## WORK REQUEST
Print every line of the listing below, starting with the line that holds "избран за Български патриарх и Софийски" and going on through the line that holds "סנטימנט השוק: חדשות, מגמות", both included, and print nothing else.

## RECORDS FOR THIS EXERCISE
::::

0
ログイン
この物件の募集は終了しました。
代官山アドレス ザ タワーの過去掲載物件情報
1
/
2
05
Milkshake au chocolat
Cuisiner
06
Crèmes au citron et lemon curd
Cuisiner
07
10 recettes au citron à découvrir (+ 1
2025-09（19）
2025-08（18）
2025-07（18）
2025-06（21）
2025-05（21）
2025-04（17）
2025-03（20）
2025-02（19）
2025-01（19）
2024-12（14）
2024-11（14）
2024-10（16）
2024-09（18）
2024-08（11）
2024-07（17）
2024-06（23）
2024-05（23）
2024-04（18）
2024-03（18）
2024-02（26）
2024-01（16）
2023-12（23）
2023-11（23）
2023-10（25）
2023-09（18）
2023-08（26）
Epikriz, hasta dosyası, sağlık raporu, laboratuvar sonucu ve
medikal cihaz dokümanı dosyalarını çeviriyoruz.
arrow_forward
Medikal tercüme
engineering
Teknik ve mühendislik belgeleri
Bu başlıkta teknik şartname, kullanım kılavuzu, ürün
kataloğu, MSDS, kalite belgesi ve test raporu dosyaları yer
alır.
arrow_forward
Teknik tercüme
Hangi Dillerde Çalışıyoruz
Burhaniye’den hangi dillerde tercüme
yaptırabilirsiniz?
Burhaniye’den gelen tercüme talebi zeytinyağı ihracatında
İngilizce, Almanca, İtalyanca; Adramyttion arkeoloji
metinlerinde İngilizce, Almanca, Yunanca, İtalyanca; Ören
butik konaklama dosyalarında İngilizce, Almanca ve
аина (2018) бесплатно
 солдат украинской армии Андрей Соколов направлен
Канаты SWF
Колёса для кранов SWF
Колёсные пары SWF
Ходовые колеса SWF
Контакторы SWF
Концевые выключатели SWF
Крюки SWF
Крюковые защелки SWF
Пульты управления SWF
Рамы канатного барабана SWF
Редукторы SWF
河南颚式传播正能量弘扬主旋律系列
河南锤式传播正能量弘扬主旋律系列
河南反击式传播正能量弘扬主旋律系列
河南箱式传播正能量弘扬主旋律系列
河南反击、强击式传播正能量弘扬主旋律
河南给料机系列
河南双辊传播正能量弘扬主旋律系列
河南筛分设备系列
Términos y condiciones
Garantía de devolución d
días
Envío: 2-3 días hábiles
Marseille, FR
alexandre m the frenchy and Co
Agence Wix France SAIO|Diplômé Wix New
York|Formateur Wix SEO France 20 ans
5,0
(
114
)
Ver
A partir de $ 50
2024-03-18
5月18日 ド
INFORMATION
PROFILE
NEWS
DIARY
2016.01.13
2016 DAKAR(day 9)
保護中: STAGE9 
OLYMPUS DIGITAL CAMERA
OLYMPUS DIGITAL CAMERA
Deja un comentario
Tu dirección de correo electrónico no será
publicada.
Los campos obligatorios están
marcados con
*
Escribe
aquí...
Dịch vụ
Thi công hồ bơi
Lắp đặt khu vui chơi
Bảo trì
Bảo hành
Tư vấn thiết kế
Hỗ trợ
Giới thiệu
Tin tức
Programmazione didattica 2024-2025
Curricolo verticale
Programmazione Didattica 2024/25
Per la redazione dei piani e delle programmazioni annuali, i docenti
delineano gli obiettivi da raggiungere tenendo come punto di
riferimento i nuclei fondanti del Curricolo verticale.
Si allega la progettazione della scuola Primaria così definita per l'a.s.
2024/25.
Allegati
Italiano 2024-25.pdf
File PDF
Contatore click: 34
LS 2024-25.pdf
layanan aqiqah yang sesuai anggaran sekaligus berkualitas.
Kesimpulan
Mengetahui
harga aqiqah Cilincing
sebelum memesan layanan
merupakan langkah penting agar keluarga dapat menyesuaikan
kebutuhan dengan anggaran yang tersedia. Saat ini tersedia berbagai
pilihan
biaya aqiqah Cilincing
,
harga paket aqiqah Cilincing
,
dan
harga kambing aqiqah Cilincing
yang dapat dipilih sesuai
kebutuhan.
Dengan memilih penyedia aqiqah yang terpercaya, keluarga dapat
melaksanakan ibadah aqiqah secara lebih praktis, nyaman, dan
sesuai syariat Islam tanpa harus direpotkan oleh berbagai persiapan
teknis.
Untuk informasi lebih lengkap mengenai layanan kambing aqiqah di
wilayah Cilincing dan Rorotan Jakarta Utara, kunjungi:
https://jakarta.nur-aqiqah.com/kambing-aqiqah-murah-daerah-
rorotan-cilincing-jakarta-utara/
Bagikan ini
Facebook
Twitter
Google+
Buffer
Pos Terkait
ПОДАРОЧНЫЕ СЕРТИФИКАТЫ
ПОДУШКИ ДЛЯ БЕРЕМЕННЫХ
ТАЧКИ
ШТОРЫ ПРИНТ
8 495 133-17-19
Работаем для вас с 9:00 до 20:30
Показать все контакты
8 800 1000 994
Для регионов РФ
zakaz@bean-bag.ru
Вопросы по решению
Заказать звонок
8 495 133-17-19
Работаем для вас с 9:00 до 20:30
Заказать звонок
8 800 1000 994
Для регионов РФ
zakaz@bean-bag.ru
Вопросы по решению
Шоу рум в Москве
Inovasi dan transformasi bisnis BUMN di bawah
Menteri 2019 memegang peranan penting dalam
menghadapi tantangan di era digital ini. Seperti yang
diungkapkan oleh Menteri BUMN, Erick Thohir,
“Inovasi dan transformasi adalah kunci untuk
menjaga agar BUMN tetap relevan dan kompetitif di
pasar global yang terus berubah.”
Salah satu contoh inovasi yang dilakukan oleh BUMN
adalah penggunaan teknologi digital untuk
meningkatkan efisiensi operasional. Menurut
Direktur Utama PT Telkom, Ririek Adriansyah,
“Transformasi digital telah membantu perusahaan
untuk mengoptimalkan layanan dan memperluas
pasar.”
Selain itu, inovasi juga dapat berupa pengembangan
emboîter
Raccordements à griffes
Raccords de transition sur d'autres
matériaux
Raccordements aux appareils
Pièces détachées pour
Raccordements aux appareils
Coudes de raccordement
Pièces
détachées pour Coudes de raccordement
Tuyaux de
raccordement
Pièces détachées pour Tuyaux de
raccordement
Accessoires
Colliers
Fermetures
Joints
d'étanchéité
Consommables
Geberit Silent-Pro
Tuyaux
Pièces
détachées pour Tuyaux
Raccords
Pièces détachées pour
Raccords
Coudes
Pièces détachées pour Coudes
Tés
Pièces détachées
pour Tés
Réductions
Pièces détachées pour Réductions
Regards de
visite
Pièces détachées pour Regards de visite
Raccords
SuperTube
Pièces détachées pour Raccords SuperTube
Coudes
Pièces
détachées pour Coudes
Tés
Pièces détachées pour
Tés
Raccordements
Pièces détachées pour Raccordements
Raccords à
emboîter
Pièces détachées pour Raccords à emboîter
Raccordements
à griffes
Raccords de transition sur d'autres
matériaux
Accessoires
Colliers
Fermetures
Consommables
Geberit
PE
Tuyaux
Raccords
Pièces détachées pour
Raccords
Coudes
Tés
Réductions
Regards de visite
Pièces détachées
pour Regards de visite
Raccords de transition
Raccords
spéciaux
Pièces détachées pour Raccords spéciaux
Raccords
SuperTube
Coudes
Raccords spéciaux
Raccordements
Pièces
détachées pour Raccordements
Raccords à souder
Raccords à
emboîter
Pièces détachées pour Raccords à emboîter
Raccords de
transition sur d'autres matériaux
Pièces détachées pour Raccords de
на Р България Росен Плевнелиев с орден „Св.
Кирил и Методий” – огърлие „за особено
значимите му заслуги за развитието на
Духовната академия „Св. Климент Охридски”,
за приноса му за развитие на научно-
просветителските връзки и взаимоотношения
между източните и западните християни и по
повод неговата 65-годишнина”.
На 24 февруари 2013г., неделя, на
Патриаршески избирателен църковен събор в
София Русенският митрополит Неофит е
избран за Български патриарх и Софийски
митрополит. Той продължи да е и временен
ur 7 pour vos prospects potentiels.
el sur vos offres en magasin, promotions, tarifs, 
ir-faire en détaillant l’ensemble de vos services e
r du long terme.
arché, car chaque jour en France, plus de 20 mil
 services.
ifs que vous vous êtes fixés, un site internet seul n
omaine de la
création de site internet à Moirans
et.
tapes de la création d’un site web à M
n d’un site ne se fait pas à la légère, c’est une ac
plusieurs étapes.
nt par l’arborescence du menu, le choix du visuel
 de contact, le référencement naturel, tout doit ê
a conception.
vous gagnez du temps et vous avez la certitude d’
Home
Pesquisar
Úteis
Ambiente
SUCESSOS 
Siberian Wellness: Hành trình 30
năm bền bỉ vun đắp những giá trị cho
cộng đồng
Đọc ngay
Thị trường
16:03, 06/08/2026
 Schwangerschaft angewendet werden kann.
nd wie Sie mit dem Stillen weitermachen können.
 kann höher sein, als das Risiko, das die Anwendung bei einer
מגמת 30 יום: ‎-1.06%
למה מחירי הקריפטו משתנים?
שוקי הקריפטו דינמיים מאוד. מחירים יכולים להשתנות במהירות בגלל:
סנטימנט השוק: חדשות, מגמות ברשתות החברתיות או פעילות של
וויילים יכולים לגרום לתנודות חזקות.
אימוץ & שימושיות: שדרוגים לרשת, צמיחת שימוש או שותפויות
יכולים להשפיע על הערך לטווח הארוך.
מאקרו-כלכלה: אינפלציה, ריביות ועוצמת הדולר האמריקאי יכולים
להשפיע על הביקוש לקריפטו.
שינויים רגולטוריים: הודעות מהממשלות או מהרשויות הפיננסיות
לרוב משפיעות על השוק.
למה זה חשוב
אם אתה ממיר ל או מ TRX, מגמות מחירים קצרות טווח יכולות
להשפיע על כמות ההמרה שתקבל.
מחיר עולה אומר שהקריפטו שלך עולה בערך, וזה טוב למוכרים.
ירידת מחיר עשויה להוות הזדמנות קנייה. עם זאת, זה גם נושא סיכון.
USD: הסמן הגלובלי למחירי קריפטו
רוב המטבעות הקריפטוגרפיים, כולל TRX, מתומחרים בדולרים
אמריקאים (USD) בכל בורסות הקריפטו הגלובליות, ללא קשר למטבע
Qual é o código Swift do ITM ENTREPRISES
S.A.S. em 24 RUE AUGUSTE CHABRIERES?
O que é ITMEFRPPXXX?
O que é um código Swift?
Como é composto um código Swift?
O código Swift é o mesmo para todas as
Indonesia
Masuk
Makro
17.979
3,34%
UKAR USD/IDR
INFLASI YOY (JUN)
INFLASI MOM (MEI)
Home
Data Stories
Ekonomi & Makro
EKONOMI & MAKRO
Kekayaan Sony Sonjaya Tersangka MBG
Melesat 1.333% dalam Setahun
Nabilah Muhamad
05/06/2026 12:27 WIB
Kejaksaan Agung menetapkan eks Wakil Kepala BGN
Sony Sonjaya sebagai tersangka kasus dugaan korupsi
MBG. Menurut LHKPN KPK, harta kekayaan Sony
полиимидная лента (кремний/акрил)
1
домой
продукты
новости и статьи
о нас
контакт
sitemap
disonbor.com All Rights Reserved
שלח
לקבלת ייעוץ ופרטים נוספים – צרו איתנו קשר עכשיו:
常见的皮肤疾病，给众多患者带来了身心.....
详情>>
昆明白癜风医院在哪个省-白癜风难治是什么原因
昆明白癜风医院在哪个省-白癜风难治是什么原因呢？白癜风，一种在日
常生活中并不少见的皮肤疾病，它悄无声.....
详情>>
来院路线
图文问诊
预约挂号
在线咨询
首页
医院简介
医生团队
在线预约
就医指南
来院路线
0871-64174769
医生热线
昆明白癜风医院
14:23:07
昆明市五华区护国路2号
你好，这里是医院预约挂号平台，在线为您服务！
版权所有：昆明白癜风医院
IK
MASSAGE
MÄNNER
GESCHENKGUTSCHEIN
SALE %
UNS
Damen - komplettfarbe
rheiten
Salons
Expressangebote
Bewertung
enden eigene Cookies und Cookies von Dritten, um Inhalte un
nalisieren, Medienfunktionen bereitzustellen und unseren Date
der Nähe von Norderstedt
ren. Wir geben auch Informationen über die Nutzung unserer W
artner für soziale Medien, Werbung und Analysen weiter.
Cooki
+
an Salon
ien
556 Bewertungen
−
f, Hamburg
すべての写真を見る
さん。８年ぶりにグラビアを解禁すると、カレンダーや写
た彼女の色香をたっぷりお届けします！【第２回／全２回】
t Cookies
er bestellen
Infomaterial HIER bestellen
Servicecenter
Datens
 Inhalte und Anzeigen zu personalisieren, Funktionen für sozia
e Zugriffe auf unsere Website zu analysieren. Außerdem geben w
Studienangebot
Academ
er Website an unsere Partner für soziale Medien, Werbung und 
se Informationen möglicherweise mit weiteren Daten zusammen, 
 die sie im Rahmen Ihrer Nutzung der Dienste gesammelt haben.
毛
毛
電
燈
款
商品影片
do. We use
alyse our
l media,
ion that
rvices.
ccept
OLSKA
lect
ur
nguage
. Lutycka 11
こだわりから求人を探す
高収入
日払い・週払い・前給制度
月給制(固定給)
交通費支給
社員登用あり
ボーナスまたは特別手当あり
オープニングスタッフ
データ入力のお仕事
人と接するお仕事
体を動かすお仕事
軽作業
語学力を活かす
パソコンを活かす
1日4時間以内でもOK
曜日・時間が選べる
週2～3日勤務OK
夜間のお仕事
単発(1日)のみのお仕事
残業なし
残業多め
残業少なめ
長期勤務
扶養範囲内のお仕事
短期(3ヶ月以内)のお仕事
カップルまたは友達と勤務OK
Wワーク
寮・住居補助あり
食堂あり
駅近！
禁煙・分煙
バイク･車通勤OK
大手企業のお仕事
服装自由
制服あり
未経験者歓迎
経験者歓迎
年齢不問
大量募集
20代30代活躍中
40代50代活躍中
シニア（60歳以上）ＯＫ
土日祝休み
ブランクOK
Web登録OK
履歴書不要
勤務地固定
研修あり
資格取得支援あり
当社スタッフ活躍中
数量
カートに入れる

::::

## RESULT
избран за Български патриарх и Софийски
митрополит. Той продължи да е и временен
ur 7 pour vos prospects potentiels.
el sur vos offres en magasin, promotions, tarifs, 
ir-faire en détaillant l’ensemble de vos services e
r du long terme.
arché, car chaque jour en France, plus de 20 mil
 services.
ifs que vous vous êtes fixés, un site internet seul n
omaine de la
création de site internet à Moirans
et.
tapes de la création d’un site web à M
n d’un site ne se fait pas à la légère, c’est une ac
plusieurs étapes.
nt par l’arborescence du menu, le choix du visuel
 de contact, le référencement naturel, tout doit ê
a conception.
vous gagnez du temps et vous avez la certitude d’
Home
Pesquisar
Úteis
Ambiente
SUCESSOS 
Siberian Wellness: Hành trình 30
năm bền bỉ vun đắp những giá trị cho
cộng đồng
Đọc ngay
Thị trường
16:03, 06/08/2026
 Schwangerschaft angewendet werden kann.
nd wie Sie mit dem Stillen weitermachen können.
 kann höher sein, als das Risiko, das die Anwendung bei einer
מגמת 30 יום: ‎-1.06%
למה מחירי הקריפטו משתנים?
שוקי הקריפטו דינמיים מאוד. מחירים יכולים להשתנות במהירות בגלל:
סנטימנט השוק: חדשות, מגמות ברשתות החברתיות או פעילות של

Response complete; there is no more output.